<<<<

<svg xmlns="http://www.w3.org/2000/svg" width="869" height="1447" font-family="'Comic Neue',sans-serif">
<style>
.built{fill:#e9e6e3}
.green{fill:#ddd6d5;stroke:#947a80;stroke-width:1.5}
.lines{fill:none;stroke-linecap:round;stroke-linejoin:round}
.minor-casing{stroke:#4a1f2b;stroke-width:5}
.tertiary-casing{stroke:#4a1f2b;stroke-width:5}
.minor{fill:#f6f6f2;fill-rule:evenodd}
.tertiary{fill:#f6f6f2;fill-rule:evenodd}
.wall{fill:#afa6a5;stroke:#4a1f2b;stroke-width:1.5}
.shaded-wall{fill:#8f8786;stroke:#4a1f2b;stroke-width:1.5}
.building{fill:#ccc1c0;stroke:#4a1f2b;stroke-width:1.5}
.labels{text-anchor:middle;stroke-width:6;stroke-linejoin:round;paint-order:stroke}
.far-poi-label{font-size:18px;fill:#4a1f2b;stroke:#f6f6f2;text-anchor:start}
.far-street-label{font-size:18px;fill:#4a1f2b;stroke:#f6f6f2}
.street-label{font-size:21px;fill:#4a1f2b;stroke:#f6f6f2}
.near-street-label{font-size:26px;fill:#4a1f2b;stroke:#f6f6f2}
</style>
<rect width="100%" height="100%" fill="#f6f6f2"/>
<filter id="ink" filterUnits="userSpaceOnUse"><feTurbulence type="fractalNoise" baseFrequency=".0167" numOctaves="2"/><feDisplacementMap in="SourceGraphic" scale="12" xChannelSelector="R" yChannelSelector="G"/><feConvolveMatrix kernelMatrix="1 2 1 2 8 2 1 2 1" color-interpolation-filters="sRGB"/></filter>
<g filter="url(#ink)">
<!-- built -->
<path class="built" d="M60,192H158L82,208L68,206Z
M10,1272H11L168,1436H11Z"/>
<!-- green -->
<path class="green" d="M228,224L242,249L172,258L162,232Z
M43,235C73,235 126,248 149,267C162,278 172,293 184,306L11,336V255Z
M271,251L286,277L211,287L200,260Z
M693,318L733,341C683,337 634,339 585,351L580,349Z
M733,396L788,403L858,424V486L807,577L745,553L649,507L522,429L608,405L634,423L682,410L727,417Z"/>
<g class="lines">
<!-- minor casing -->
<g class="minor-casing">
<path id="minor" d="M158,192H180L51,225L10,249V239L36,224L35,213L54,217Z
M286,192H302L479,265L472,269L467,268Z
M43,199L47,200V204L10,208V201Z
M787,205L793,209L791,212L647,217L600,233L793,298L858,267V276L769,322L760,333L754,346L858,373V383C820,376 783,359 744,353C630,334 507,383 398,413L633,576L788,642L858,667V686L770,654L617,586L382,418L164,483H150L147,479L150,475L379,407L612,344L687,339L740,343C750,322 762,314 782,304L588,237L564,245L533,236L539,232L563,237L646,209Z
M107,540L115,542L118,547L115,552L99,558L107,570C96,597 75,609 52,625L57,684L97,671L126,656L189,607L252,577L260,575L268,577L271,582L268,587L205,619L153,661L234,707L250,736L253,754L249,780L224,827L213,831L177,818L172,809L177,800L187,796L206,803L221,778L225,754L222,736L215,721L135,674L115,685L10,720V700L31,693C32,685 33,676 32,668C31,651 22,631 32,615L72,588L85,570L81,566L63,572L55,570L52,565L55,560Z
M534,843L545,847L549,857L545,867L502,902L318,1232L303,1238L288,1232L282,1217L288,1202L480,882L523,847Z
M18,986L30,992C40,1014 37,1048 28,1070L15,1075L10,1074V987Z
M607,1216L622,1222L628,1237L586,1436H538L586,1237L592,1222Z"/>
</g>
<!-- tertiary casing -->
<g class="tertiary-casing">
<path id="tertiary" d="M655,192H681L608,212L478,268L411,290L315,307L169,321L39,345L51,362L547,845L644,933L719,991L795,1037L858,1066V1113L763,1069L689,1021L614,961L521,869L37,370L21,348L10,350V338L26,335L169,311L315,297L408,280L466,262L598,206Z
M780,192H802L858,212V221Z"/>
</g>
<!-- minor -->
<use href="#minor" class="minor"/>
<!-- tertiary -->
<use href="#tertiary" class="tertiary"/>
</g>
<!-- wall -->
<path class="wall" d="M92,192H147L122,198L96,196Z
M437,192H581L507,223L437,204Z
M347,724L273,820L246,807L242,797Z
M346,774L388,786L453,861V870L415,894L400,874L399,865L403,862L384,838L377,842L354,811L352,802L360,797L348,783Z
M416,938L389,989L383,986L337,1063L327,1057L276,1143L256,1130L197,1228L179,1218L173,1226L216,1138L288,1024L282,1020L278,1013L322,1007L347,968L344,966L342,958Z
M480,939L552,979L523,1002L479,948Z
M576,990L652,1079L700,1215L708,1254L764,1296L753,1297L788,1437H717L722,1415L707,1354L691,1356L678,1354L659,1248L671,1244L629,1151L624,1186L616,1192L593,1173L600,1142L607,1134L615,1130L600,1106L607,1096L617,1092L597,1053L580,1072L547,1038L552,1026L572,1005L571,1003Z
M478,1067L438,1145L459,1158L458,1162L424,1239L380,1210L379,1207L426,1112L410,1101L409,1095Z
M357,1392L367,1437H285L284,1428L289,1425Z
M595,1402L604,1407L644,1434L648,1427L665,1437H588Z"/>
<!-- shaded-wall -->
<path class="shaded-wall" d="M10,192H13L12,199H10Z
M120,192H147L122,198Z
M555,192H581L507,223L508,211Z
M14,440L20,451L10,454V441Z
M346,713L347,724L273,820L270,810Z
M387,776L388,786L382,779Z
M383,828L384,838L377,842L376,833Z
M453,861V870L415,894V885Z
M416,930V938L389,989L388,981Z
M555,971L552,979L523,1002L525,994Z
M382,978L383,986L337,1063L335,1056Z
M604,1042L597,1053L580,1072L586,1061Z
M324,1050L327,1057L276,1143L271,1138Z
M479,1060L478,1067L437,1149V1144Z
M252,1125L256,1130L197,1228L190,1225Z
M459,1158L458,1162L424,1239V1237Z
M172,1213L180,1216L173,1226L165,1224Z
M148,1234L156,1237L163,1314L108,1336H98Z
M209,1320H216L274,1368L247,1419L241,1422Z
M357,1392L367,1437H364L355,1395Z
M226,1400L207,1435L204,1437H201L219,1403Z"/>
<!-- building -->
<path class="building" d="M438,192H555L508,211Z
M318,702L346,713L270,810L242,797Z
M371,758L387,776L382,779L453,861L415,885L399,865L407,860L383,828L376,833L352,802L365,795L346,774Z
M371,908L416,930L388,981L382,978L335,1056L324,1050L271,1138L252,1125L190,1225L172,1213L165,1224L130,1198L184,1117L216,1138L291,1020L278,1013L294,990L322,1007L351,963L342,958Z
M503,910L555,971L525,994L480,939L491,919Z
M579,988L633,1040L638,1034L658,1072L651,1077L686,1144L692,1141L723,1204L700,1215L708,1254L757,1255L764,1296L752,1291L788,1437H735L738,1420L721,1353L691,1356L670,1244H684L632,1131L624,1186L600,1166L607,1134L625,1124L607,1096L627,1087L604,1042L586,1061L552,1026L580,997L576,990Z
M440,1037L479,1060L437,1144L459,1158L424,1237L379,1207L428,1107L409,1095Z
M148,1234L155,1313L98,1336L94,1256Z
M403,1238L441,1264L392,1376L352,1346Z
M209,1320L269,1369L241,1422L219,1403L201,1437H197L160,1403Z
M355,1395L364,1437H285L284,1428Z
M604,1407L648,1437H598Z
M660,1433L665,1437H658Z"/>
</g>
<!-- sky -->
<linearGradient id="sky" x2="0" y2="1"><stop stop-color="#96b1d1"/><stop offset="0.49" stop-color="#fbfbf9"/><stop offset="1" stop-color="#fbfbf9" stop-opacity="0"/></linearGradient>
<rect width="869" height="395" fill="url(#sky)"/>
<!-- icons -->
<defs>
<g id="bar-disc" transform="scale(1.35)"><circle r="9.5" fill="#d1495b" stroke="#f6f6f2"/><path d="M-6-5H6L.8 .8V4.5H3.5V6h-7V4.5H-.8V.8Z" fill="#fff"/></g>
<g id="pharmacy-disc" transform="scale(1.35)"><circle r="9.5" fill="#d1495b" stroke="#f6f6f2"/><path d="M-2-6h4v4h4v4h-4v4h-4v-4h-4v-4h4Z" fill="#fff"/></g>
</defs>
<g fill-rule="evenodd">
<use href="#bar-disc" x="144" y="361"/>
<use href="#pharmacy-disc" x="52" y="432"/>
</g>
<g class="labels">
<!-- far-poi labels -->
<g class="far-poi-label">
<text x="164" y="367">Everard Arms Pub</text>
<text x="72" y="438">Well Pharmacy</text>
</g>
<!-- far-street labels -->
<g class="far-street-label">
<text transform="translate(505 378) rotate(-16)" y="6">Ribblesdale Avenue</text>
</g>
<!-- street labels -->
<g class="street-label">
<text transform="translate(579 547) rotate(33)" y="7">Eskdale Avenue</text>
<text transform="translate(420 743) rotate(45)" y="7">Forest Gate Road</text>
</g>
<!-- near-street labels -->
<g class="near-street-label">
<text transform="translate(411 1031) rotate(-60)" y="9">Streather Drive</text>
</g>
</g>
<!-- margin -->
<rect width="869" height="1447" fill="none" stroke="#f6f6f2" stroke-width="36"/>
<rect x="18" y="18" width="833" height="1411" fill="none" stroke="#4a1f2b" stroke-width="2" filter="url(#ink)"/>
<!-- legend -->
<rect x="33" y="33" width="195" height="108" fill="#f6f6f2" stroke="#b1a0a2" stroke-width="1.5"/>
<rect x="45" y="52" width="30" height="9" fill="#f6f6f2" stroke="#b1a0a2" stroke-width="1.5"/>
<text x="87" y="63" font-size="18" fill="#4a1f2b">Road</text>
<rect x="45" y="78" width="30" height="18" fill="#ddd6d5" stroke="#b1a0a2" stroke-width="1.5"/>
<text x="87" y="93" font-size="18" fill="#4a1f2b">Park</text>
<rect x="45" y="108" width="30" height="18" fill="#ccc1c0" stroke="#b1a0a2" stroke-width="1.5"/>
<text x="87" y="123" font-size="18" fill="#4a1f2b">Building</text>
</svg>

>>>>

* WORK TASK:
Search the listing above for the string "evenodd" and copy each line that has it.

* RESPONSE:
.minor{fill:#f6f6f2;fill-rule:evenodd}
.tertiary{fill:#f6f6f2;fill-rule:evenodd}
<g fill-rule="evenodd">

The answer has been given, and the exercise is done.